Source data
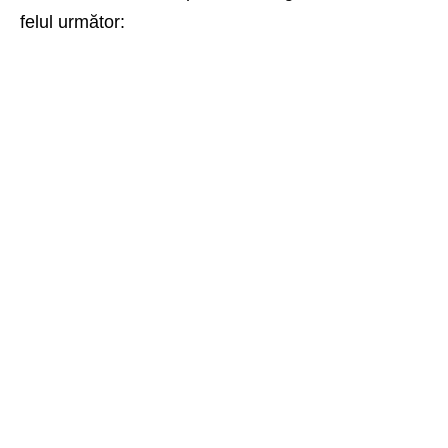
felul următor:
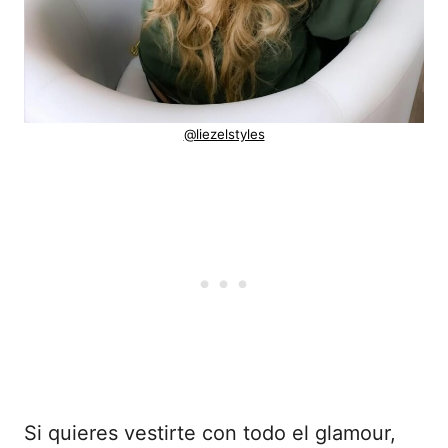
@liezelstyles
Si quieres vestirte con todo el glamour,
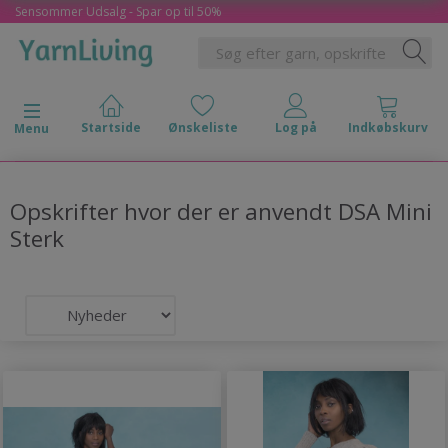
Sensommer Udsalg - Spar op til 50%
Skifte navigation
Menu
Opskrifter hvor der er anvendt DSA Mini
Sterk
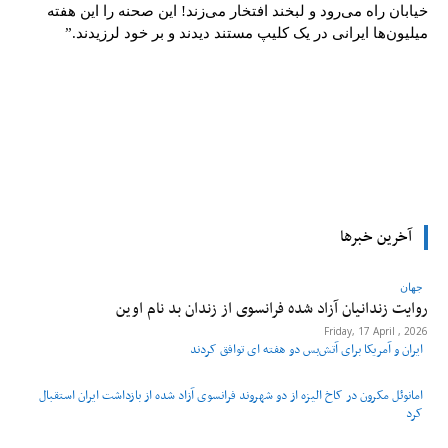
خیابان راه می‌رود و لبخند افتخار می‌زند! این صحنه را این هفته
میلیون‌ها ایرانی در یک کلیپ مستند دیدند و بر خود لرزیدند.”
tsApp
Pinterest
X
Facebook
آخرین خبرها
جهان
روایت زندانیان آزاد شده فرانسوی از زندان ‌بد نام اوین
Friday, 17 April , 2026
ایران و آمریکا برای آتش‌بس دو هفته‌ ای توافق کردند
امانوئل مکرون در کاخ الیزه از دو شهروند فرانسوی آزاد شده از بازداشت ایران استقبال
کرد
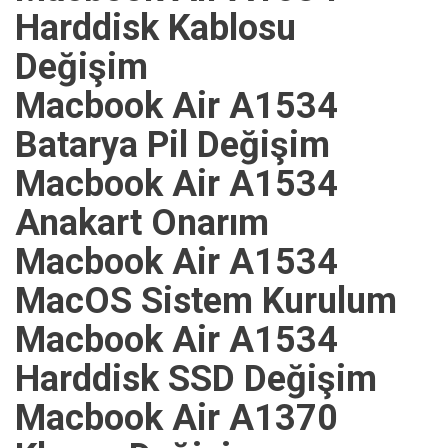
Harddisk Kablosu
Değişim
Macbook Air A1534
Batarya Pil Değişim
Macbook Air A1534
Anakart Onarım
Macbook Air A1534
MacOS Sistem Kurulum
Macbook Air A1534
Harddisk SSD Değişim
Macbook Air A1370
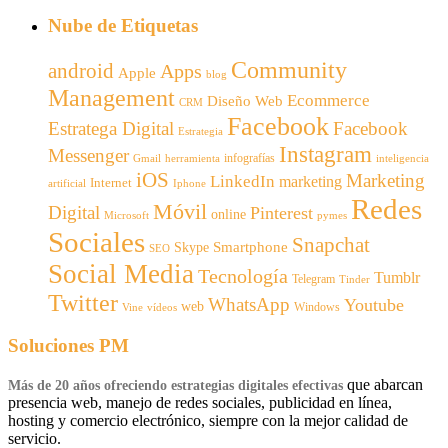
Nube de Etiquetas
Community
android
Apps
Apple
blog
Management
Ecommerce
Diseño Web
CRM
Facebook
Estratega Digital
Facebook
Estrategia
Instagram
Messenger
infografías
Gmail
inteligencia
herramienta
iOS
Marketing
LinkedIn
marketing
Internet
artificial
Iphone
Redes
Móvil
Digital
Pinterest
online
Microsoft
pymes
Sociales
Snapchat
Smartphone
Skype
SEO
Social Media
Tecnología
Tumblr
Telegram
Tinder
Twitter
WhatsApp
Youtube
web
Windows
Vine
vídeos
Soluciones PM
que abarcan
Más de 20 años ofreciendo estrategias digitales efectivas
presencia web, manejo de redes sociales, publicidad en línea,
hosting y comercio electrónico, siempre con la mejor calidad de
servicio.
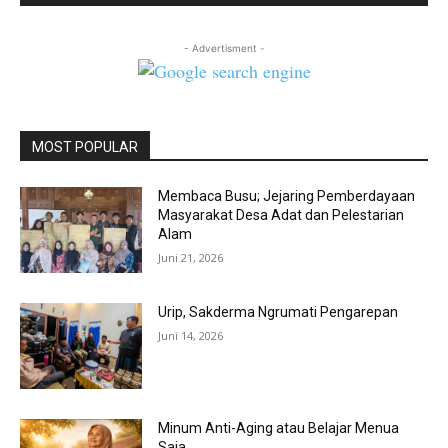
- Advertisment -
MOST POPULAR
Membaca Busu; Jejaring Pemberdayaan
Masyarakat Desa Adat dan Pelestarian
Alam
Juni 21, 2026
Urip, Sakderma Ngrumati Pengarepan
Juni 14, 2026
Minum Anti-Aging atau Belajar Menua
Saja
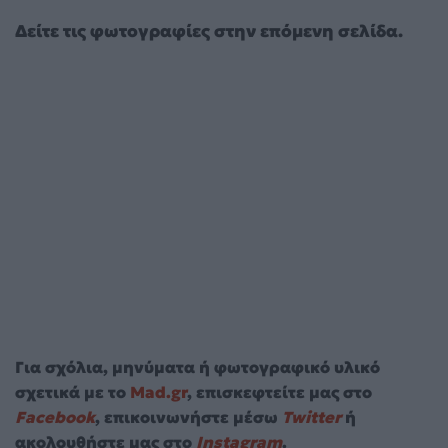
Δείτε τις φωτογραφίες στην επόμενη σελίδα.
Για σχόλια, μηνύματα ή φωτογραφικό υλικό
σχετικά με το
Mad.gr
, επισκεφτείτε μας στο
Facebook
, επικοινωνήστε μέσω
Twitter
ή
ακολουθήστε μας στο
Instagram
.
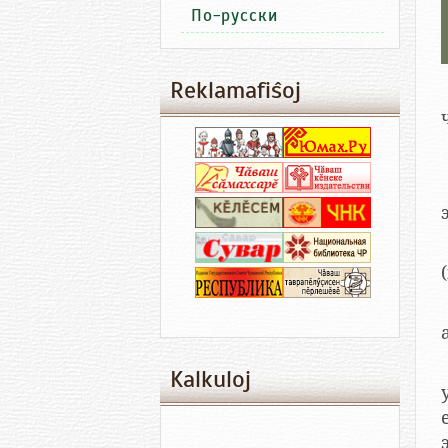
По-русски
Reklamafiŝoj
Kalkuloj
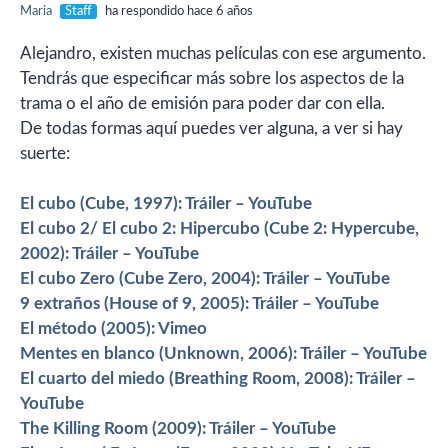
Maria
Staff
ha respondido hace 6 años
Alejandro, existen muchas películas con ese argumento.
Tendrás que especificar más sobre los aspectos de la
trama o el año de emisión para poder dar con ella.
De todas formas aquí puedes ver alguna, a ver si hay
suerte:
El cubo (Cube, 1997): Tráiler – YouTube
El cubo 2/ El cubo 2: Hipercubo (Cube 2: Hypercube,
2002): Tráiler – YouTube
El cubo Zero (Cube Zero, 2004): Tráiler – YouTube
9 extraños (House of 9, 2005): Tráiler – YouTube
El método (2005): Vimeo
Mentes en blanco (Unknown, 2006): Tráiler – YouTube
El cuarto del miedo (Breathing Room, 2008): Tráiler –
YouTube
The Killing Room (2009): Tráiler – YouTube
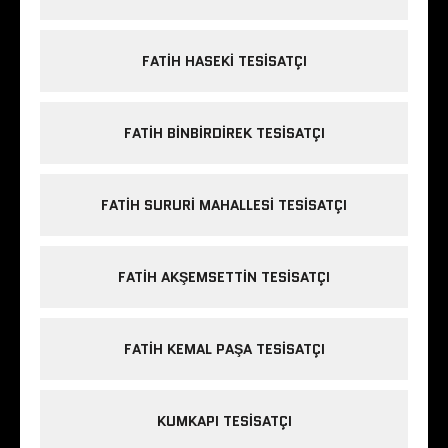
FATIH HASEKI TESISATÇI
FATIH BINBIRDIREK TESISATÇI
FATIH SURURI MAHALLESI TESISATÇI
FATIH AKŞEMSETTIN TESISATÇI
FATIH KEMAL PAŞA TESISATÇI
KUMKAPI TESISATÇI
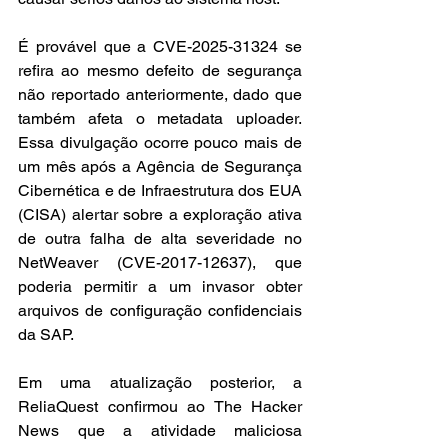
É provável que a CVE-2025-31324 se 
refira ao mesmo defeito de segurança 
não reportado anteriormente, dado que 
também afeta o metadata uploader. 
Essa divulgação ocorre pouco mais de 
um mês após a Agência de Segurança 
Cibernética e de Infraestrutura dos EUA 
(CISA) alertar sobre a exploração ativa 
de outra falha de alta severidade no 
NetWeaver (CVE-2017-12637), que 
poderia permitir a um invasor obter 
arquivos de configuração confidenciais 
da SAP. 
Em uma atualização posterior, a 
ReliaQuest confirmou ao The Hacker 
News que a atividade maliciosa 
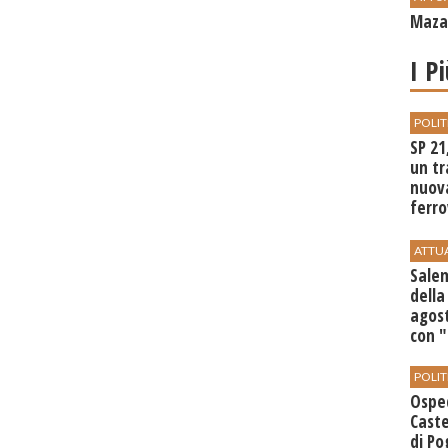
Mazar
I P
POLIT
SP 21
un tr
nuov
ferro
di Bir
ATTU
Salem
della
agost
con 
POLIT
Ospe
Caste
di Po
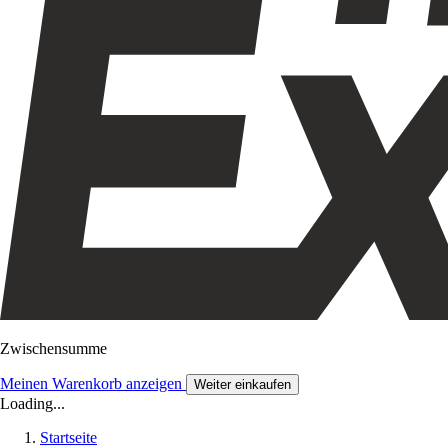
Zwischensumme
Meinen Warenkorb anzeigen
Weiter einkaufen
Loading...
Startseite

> [What the task asks]
The full text of the data above, exact and without pictures, is what to return.

> [Task solution]
felul următor:
@liezelstyles
Si quieres vestirte con todo el glamour,
Sensommer Udsalg - Spar op til 50%
Skifte navigation
Menu
Opskrifter hvor der er anvendt DSA Mini
Sterk
خیابان راه می‌رود و لبخند افتخار می‌زند! این صحنه را این هفته
میلیون‌ها ایرانی در یک کلیپ مستند دیدند و بر خود لرزیدند.”
tsApp
Pinterest
X
Facebook
آخرین خبرها
جهان
روایت زندانیان آزاد شده فرانسوی از زندان ‌بد نام اوین
Friday, 17 April , 2026
ایران و آمریکا برای آتش‌بس دو هفته‌ ای توافق کردند
امانوئل مکرون در کاخ الیزه از دو شهروند فرانسوی آزاد شده از بازداشت ایران استقبال
کرد
Harddisk Kablosu
Değişim
Macbook Air A1534
Batarya Pil Değişim
Macbook Air A1534
Anakart Onarım
Macbook Air A1534
MacOS Sistem Kurulum
Macbook Air A1534
Harddisk SSD Değişim
Macbook Air A1370
Nube de Etiquetas
Community
android
Apps
Apple
blog
Management
Ecommerce
Diseño Web
CRM
Facebook
Estratega Digital
Facebook
Estrategia
Instagram
Messenger
infografías
Gmail
inteligencia
herramienta
iOS
Marketing
LinkedIn
marketing
Internet
artificial
Iphone
Redes
Móvil
Digital
Pinterest
online
Microsoft
pymes
Sociales
Snapchat
Smartphone
Skype
SEO
Social Media
Tecnología
Tumblr
Telegram
Tinder
Twitter
WhatsApp
Youtube
web
Windows
Vine
vídeos
Soluciones PM
que abarcan
Más de 20 años ofreciendo estrategias digitales efectivas
presencia web, manejo de redes sociales, publicidad en línea,
hosting y comercio electrónico, siempre con la mejor calidad de
servicio.
- Advertisment -
MOST POPULAR
Membaca Busu; Jejaring Pemberdayaan
Masyarakat Desa Adat dan Pelestarian
Alam
Juni 21, 2026
Urip, Sakderma Ngrumati Pengarepan
Juni 14, 2026
Minum Anti-Aging atau Belajar Menua
Saja
Δείτε τις φωτογραφίες στην επόμενη σελίδα.
Για σχόλια, μηνύματα ή φωτογραφικό υλικό
σχετικά με το
Mad.gr
, επισκεφτείτε μας στο
Facebook
, επικοινωνήστε μέσω
Twitter
ή
ακολουθήστε μας στο
Instagram
.
По-русски
Reklamafiŝoj
Kalkuloj
Maria
Staff
ha respondido hace 6 años
Alejandro, existen muchas películas con ese argumento.
Tendrás que especificar más sobre los aspectos de la
trama o el año de emisión para poder dar con ella.
De todas formas aquí puedes ver alguna, a ver si hay
suerte:
El cubo (Cube, 1997): Tráiler – YouTube
El cubo 2/ El cubo 2: Hipercubo (Cube 2: Hypercube,
2002): Tráiler – YouTube
El cubo Zero (Cube Zero, 2004): Tráiler – YouTube
9 extraños (House of 9, 2005): Tráiler – YouTube
El método (2005): Vimeo
Mentes en blanco (Unknown, 2006): Tráiler – YouTube
El cuarto del miedo (Breathing Room, 2008): Tráiler –
YouTube
The Killing Room (2009): Tráiler – YouTube
FATIH HASEKI TESISATÇI
FATIH BINBIRDIREK TESISATÇI
FATIH SURURI MAHALLESI TESISATÇI
FATIH AKŞEMSETTIN TESISATÇI
FATIH KEMAL PAŞA TESISATÇI
KUMKAPI TESISATÇI
É provável que a CVE-2025-31324 se 
refira ao mesmo defeito de segurança 
não reportado anteriormente, dado que 
também afeta o metadata uploader. 
Essa divulgação ocorre pouco mais de 
um mês após a Agência de Segurança 
Cibernética e de Infraestrutura dos EUA 
(CISA) alertar sobre a exploração ativa 
de outra falha de alta severidade no 
NetWeaver (CVE-2017-12637), que 
poderia permitir a um invasor obter 
arquivos de configuração confidenciais 
da SAP. 
Em uma atualização posterior, a 
ReliaQuest confirmou ao The Hacker 
News que a atividade maliciosa 
Mazar
I P
POLIT
SP 21
un tr
nuov
ferro
di Bir
ATTU
Salem
della
agost
con 
POLIT
Ospe
Caste
di Po
Zwischensumme
Meinen Warenkorb anzeigen
Weiter einkaufen
Loading...
Startseite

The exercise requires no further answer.